= AVAILABLE DATA =
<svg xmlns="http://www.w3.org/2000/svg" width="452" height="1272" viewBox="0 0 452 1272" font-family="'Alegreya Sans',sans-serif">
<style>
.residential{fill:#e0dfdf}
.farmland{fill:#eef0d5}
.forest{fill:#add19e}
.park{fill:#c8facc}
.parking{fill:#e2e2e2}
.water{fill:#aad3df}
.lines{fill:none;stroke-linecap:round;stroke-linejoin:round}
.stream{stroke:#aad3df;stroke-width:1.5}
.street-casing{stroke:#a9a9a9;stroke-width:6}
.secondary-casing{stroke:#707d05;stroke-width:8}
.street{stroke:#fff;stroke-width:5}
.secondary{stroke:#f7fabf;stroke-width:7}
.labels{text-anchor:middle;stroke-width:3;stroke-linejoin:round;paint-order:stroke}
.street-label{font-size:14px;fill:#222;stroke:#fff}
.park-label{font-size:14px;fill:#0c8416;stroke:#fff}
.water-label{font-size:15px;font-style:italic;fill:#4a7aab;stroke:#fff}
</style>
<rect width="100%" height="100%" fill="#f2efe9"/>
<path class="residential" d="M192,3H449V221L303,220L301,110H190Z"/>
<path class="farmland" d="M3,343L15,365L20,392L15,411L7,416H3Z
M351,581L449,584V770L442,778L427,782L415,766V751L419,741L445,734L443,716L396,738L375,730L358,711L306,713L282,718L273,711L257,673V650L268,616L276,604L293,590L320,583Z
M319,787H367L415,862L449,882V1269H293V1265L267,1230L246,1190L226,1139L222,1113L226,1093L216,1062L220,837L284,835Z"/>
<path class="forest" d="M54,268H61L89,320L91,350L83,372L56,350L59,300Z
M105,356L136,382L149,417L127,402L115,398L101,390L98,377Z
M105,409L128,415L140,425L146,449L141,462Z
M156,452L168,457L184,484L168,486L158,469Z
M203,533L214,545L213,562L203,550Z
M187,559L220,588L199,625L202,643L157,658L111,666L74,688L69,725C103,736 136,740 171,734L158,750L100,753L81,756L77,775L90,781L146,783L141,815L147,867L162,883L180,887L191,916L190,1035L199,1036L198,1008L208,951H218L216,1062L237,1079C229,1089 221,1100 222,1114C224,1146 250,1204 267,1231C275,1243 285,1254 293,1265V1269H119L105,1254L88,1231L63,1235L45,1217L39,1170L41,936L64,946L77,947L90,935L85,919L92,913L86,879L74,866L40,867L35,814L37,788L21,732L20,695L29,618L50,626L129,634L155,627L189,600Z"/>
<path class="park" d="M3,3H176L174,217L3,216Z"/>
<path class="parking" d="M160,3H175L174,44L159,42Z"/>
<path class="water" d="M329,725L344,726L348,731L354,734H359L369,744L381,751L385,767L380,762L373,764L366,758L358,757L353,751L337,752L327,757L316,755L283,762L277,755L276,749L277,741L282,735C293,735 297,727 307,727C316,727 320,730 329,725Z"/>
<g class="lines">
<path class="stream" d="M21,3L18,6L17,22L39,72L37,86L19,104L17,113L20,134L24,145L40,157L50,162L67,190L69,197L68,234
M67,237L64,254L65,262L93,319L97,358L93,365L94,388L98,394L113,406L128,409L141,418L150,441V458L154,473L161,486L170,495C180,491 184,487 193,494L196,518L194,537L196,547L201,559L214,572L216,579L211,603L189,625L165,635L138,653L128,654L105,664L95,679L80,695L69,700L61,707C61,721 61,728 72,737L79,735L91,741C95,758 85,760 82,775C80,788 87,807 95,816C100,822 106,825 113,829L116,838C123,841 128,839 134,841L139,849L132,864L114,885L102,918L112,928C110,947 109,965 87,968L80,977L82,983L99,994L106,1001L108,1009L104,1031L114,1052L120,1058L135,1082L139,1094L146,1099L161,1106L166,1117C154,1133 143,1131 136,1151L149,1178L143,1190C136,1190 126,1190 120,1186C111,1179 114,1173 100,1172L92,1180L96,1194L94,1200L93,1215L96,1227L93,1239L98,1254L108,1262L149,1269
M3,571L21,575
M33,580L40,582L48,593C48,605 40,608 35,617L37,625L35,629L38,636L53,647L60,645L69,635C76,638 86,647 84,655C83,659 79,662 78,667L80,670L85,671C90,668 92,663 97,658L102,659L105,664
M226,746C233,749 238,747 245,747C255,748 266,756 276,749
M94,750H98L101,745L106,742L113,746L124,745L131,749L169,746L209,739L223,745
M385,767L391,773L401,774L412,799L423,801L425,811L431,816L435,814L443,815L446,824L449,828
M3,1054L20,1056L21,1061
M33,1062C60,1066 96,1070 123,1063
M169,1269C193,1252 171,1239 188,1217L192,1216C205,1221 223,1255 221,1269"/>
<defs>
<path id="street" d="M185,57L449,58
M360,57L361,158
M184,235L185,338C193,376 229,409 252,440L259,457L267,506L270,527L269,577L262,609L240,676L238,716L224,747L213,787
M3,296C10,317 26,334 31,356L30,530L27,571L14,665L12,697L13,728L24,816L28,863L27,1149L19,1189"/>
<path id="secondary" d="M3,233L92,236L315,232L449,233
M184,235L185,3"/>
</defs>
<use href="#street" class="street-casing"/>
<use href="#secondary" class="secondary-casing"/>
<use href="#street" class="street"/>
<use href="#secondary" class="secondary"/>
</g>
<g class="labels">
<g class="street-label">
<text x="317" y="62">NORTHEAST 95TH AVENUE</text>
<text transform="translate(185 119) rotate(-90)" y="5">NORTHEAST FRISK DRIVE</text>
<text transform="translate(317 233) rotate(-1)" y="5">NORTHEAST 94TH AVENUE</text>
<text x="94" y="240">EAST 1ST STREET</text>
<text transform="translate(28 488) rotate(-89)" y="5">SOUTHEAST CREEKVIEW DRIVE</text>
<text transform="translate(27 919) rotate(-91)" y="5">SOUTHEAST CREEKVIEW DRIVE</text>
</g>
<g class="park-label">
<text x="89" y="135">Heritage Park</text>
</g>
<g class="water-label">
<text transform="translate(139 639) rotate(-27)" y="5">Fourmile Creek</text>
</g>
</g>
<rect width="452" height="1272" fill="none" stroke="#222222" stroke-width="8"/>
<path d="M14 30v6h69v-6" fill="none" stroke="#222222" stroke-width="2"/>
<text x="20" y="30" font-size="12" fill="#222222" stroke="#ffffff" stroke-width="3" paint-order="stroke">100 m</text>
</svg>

= TASK GOAL =
Copy out each record exactly as given, omitting none.

= RESULT OF THE TASK =
<svg xmlns="http://www.w3.org/2000/svg" width="452" height="1272" viewBox="0 0 452 1272" font-family="'Alegreya Sans',sans-serif">
<style>
.residential{fill:#e0dfdf}
.farmland{fill:#eef0d5}
.forest{fill:#add19e}
.park{fill:#c8facc}
.parking{fill:#e2e2e2}
.water{fill:#aad3df}
.lines{fill:none;stroke-linecap:round;stroke-linejoin:round}
.stream{stroke:#aad3df;stroke-width:1.5}
.street-casing{stroke:#a9a9a9;stroke-width:6}
.secondary-casing{stroke:#707d05;stroke-width:8}
.street{stroke:#fff;stroke-width:5}
.secondary{stroke:#f7fabf;stroke-width:7}
.labels{text-anchor:middle;stroke-width:3;stroke-linejoin:round;paint-order:stroke}
.street-label{font-size:14px;fill:#222;stroke:#fff}
.park-label{font-size:14px;fill:#0c8416;stroke:#fff}
.water-label{font-size:15px;font-style:italic;fill:#4a7aab;stroke:#fff}
</style>
<rect width="100%" height="100%" fill="#f2efe9"/>
<path class="residential" d="M192,3H449V221L303,220L301,110H190Z"/>
<path class="farmland" d="M3,343L15,365L20,392L15,411L7,416H3Z
M351,581L449,584V770L442,778L427,782L415,766V751L419,741L445,734L443,716L396,738L375,730L358,711L306,713L282,718L273,711L257,673V650L268,616L276,604L293,590L320,583Z
M319,787H367L415,862L449,882V1269H293V1265L267,1230L246,1190L226,1139L222,1113L226,1093L216,1062L220,837L284,835Z"/>
<path class="forest" d="M54,268H61L89,320L91,350L83,372L56,350L59,300Z
M105,356L136,382L149,417L127,402L115,398L101,390L98,377Z
M105,409L128,415L140,425L146,449L141,462Z
M156,452L168,457L184,484L168,486L158,469Z
M203,533L214,545L213,562L203,550Z
M187,559L220,588L199,625L202,643L157,658L111,666L74,688L69,725C103,736 136,740 171,734L158,750L100,753L81,756L77,775L90,781L146,783L141,815L147,867L162,883L180,887L191,916L190,1035L199,1036L198,1008L208,951H218L216,1062L237,1079C229,1089 221,1100 222,1114C224,1146 250,1204 267,1231C275,1243 285,1254 293,1265V1269H119L105,1254L88,1231L63,1235L45,1217L39,1170L41,936L64,946L77,947L90,935L85,919L92,913L86,879L74,866L40,867L35,814L37,788L21,732L20,695L29,618L50,626L129,634L155,627L189,600Z"/>
<path class="park" d="M3,3H176L174,217L3,216Z"/>
<path class="parking" d="M160,3H175L174,44L159,42Z"/>
<path class="water" d="M329,725L344,726L348,731L354,734H359L369,744L381,751L385,767L380,762L373,764L366,758L358,757L353,751L337,752L327,757L316,755L283,762L277,755L276,749L277,741L282,735C293,735 297,727 307,727C316,727 320,730 329,725Z"/>
<g class="lines">
<path class="stream" d="M21,3L18,6L17,22L39,72L37,86L19,104L17,113L20,134L24,145L40,157L50,162L67,190L69,197L68,234
M67,237L64,254L65,262L93,319L97,358L93,365L94,388L98,394L113,406L128,409L141,418L150,441V458L154,473L161,486L170,495C180,491 184,487 193,494L196,518L194,537L196,547L201,559L214,572L216,579L211,603L189,625L165,635L138,653L128,654L105,664L95,679L80,695L69,700L61,707C61,721 61,728 72,737L79,735L91,741C95,758 85,760 82,775C80,788 87,807 95,816C100,822 106,825 113,829L116,838C123,841 128,839 134,841L139,849L132,864L114,885L102,918L112,928C110,947 109,965 87,968L80,977L82,983L99,994L106,1001L108,1009L104,1031L114,1052L120,1058L135,1082L139,1094L146,1099L161,1106L166,1117C154,1133 143,1131 136,1151L149,1178L143,1190C136,1190 126,1190 120,1186C111,1179 114,1173 100,1172L92,1180L96,1194L94,1200L93,1215L96,1227L93,1239L98,1254L108,1262L149,1269
M3,571L21,575
M33,580L40,582L48,593C48,605 40,608 35,617L37,625L35,629L38,636L53,647L60,645L69,635C76,638 86,647 84,655C83,659 79,662 78,667L80,670L85,671C90,668 92,663 97,658L102,659L105,664
M226,746C233,749 238,747 245,747C255,748 266,756 276,749
M94,750H98L101,745L106,742L113,746L124,745L131,749L169,746L209,739L223,745
M385,767L391,773L401,774L412,799L423,801L425,811L431,816L435,814L443,815L446,824L449,828
M3,1054L20,1056L21,1061
M33,1062C60,1066 96,1070 123,1063
M169,1269C193,1252 171,1239 188,1217L192,1216C205,1221 223,1255 221,1269"/>
<defs>
<path id="street" d="M185,57L449,58
M360,57L361,158
M184,235L185,338C193,376 229,409 252,440L259,457L267,506L270,527L269,577L262,609L240,676L238,716L224,747L213,787
M3,296C10,317 26,334 31,356L30,530L27,571L14,665L12,697L13,728L24,816L28,863L27,1149L19,1189"/>
<path id="secondary" d="M3,233L92,236L315,232L449,233
M184,235L185,3"/>
</defs>
<use href="#street" class="street-casing"/>
<use href="#secondary" class="secondary-casing"/>
<use href="#street" class="street"/>
<use href="#secondary" class="secondary"/>
</g>
<g class="labels">
<g class="street-label">
<text x="317" y="62">NORTHEAST 95TH AVENUE</text>
<text transform="translate(185 119) rotate(-90)" y="5">NORTHEAST FRISK DRIVE</text>
<text transform="translate(317 233) rotate(-1)" y="5">NORTHEAST 94TH AVENUE</text>
<text x="94" y="240">EAST 1ST STREET</text>
<text transform="translate(28 488) rotate(-89)" y="5">SOUTHEAST CREEKVIEW DRIVE</text>
<text transform="translate(27 919) rotate(-91)" y="5">SOUTHEAST CREEKVIEW DRIVE</text>
</g>
<g class="park-label">
<text x="89" y="135">Heritage Park</text>
</g>
<g class="water-label">
<text transform="translate(139 639) rotate(-27)" y="5">Fourmile Creek</text>
</g>
</g>
<rect width="452" height="1272" fill="none" stroke="#222222" stroke-width="8"/>
<path d="M14 30v6h69v-6" fill="none" stroke="#222222" stroke-width="2"/>
<text x="20" y="30" font-size="12" fill="#222222" stroke="#ffffff" stroke-width="3" paint-order="stroke">100 m</text>
</svg>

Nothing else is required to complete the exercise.